A study based on the body image of young boys has revealed the shocking statistic that 33–35% of boys between the ages of six and eight aspire towards a thinner body. The same study mentions that since the 1980s there has been a heightened perception of the "ideal" male body, as more scantily clad male models started appearing in advertisements. Additionally, the measurements of the male action figures young boys play with exceed even those of the biggest bodybuilders, giving young boys a skewed view of how they should ideally be built.

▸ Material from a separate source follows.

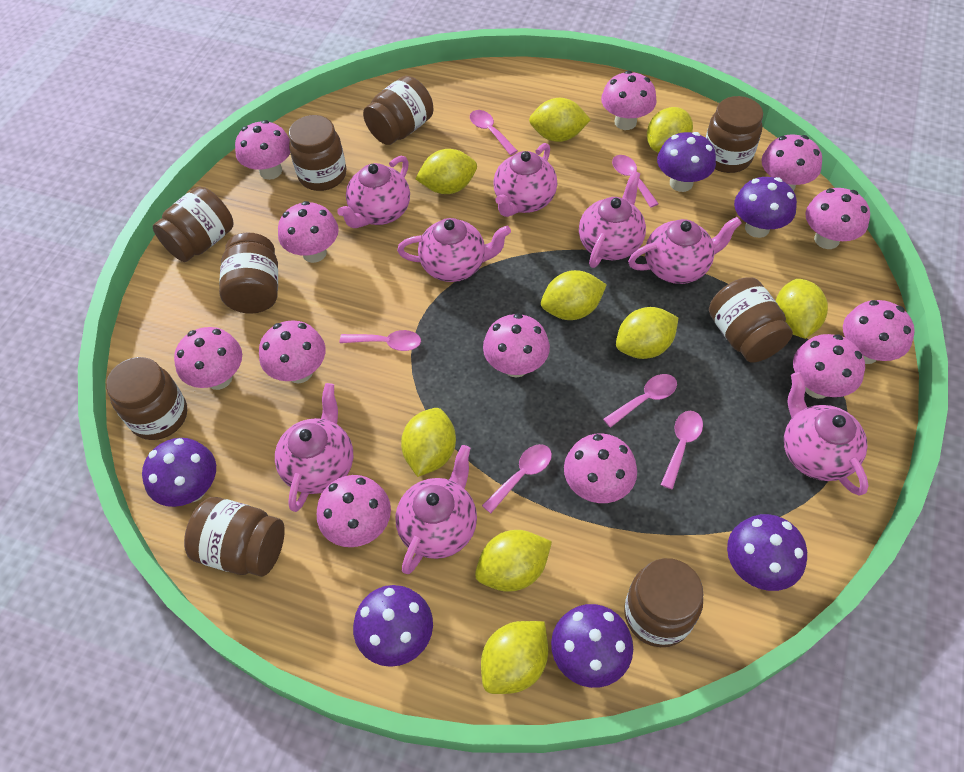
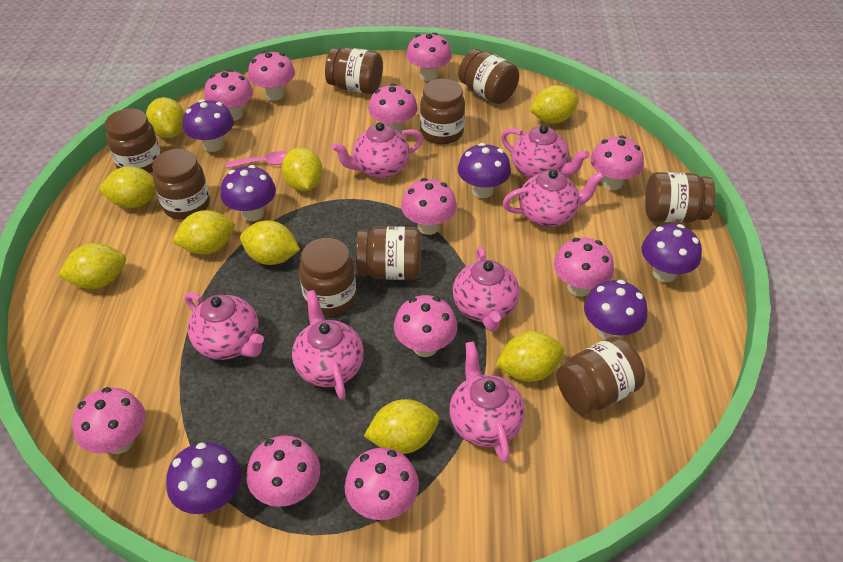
pink mushroom: [174,327,242,390] [235,120,290,180] [259,321,325,383] [278,201,339,263] [317,475,391,547] [483,313,550,378] [564,433,637,503] [601,71,657,130] [762,134,822,191] [793,334,865,399] [806,188,870,249] [843,300,915,364] = 12 -> [72,387,146,454] [204,69,253,121] [246,435,320,507] [248,51,295,101] [344,448,419,520] [368,83,418,133] [394,295,457,357] [401,178,457,235] [406,32,452,81] [554,238,614,296] [590,136,644,190] = 11
pink spoon: [340,330,421,351] [470,110,517,155] [482,444,552,513] [603,374,677,428] [612,155,659,208] [661,411,703,489] = 6 -> [226,151,288,168] = 1
pink teapot: [275,383,353,512] [337,156,410,228] [395,445,477,574] [397,218,511,282] [493,143,557,217] [579,171,646,268] [628,217,742,284] [784,372,869,496] = 8 -> [185,292,264,360] [292,290,364,399] [332,122,423,178] [449,341,525,463] [453,247,520,331] [501,125,590,179] [503,169,604,227] = 7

The presence of eating disorders among boys and men who participate in sport is especially strong. Eating Disorder Hope states that 45% of males who suffer from anorexia nervosa are involved in competitive sport.
5. Anorexia is the only deadly eating disorder
Bulimia can be equally deadly. Using laxatives to purge can cause a dangerous electrolyte imbalance in the body that can damage the heart and cause sudden heart failure. Persistent malnutrition can damage organs such as the kidneys, which can lead to severe kidney infections or even kidney failure. The Eating Disorders Association (UK) estimates that 10% of bulimics die as a result of their bulimia.
The danger doesn't stop at bulimia. Binge eating disorder (BED) can also be fatal as it can lead to health problems, such as heart disease, diabetes, high blood pressure, high cholesterol and other chronic issues when left untreated. According to the DSM-5, other eating disorders include rumination disorder, the regular regurgitation (spitting up and rechewing) of food; Other Specific Eating or Feeding Disorder (OSFED), where all the criteria for an eating disorder, except weight loss, are met; and Unspecified Feeding or Eating Disorder (UFED), where eating behaviour causes distress, but not yet enough to be classified as one of the other eating disorders.
All patterns of disordered eating can eventually lead to health problems if left untreated.